Nonlinear piezoelectricity in PZT ceramics for generating ultrasonic phase conjugate waves

Abstract

We have succeeded in the generation of acoustic phase conjugate waves with nonlinear PZT piezoelectric ceramics and applied them to ultrasonic imaging systems. Our aim is to make a phase conjugator with 100% efficiency. For this purpose, it is important to clarify the mechanism of acoustic phase conjugation through nonlinear piezoelectricity. The process is explained by the parametric interaction via the third-order nonlinear piezoelectricity between the incident acoustic wave at angular frequency ω and the pump electric field at 2 ω. We solved the coupling equations including the third-ordered nonlinear piezoelectricity and theoretically derived the amplitude efficiency of the acoustic phase conjugation.

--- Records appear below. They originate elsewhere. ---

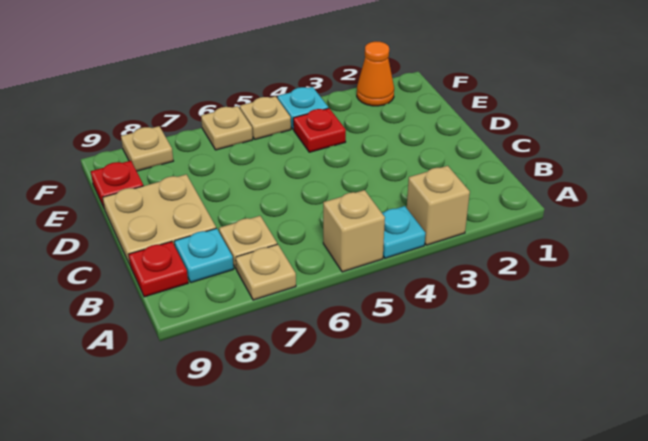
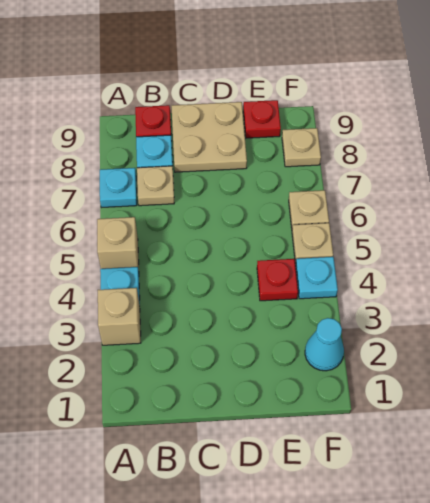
tan plate A7 level 1 -> cyan plate A7 level 1
orange cone F2 level 1 -> cyan cone F2 level 1

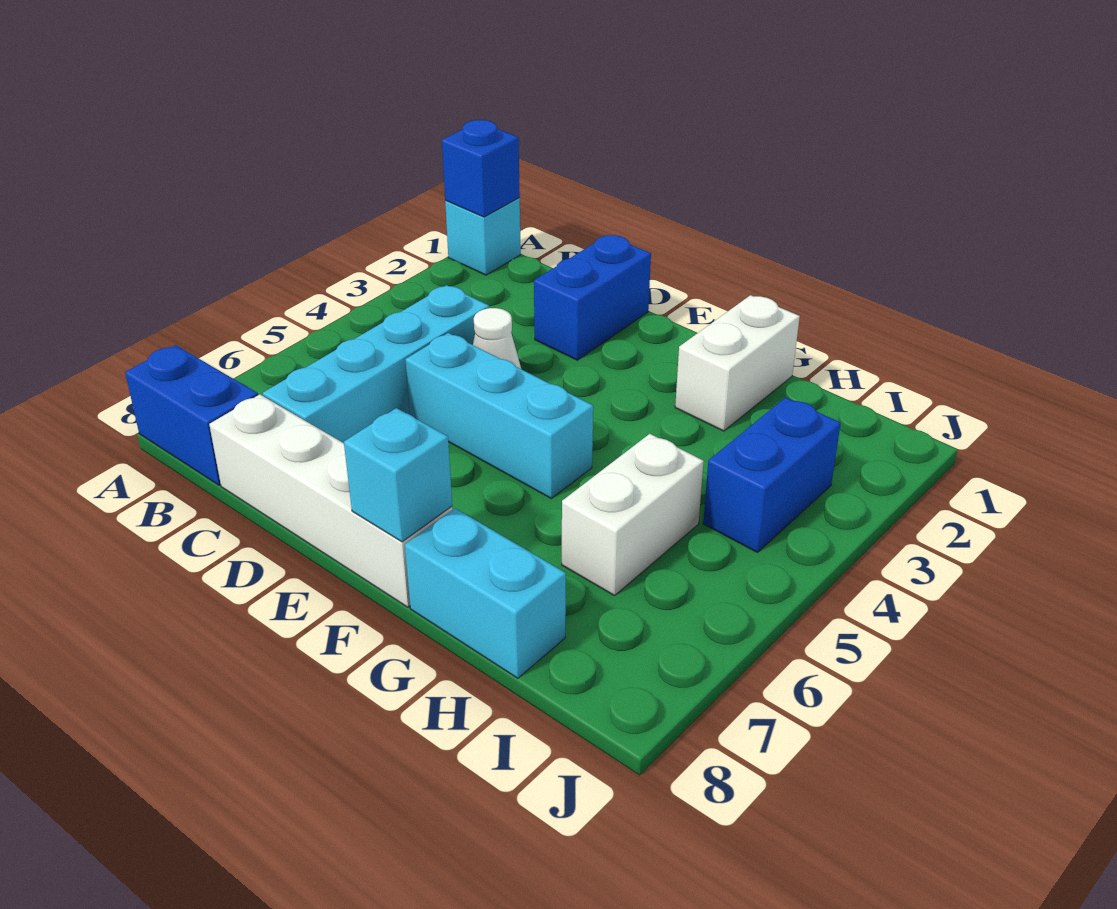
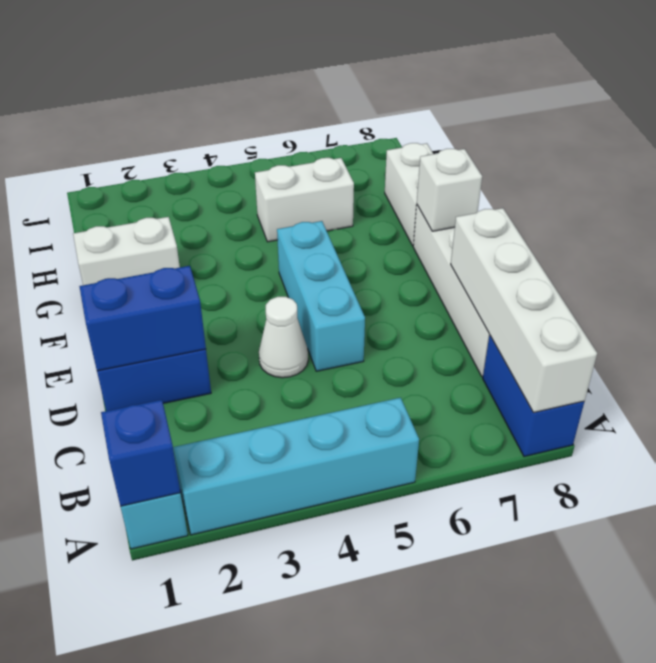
none -> white brick A8:D8 level 2
cyan brick C4:C7 level 1 -> cyan brick A2:A5 level 1
cyan brick F8 level 2 -> white brick F8 level 2
cyan brick G8:H8 level 1 -> white brick G8:H8 level 1
blue brick I3:I4 level 1 -> blue brick D1:D2 level 2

We compared the efficiencies between the theoretical and experimental values for PZT ceramics with eight different compositions. Pb[(Zn 1/3Nb 2/3) 1− X Ti X ]O 3 ( X=0.09, PZNT91/9) piezoelectric single crystals have been investigated for high-performance ultrasonic transducer application, because these have large piezoelectric constants, high electrical–mechanical coupling factors and high dielectric constants. We found that they have third-order nonlinear piezoelectric constants much larger than PZT and are hopeful that the material as a phase conjugator has over 100% efficiency.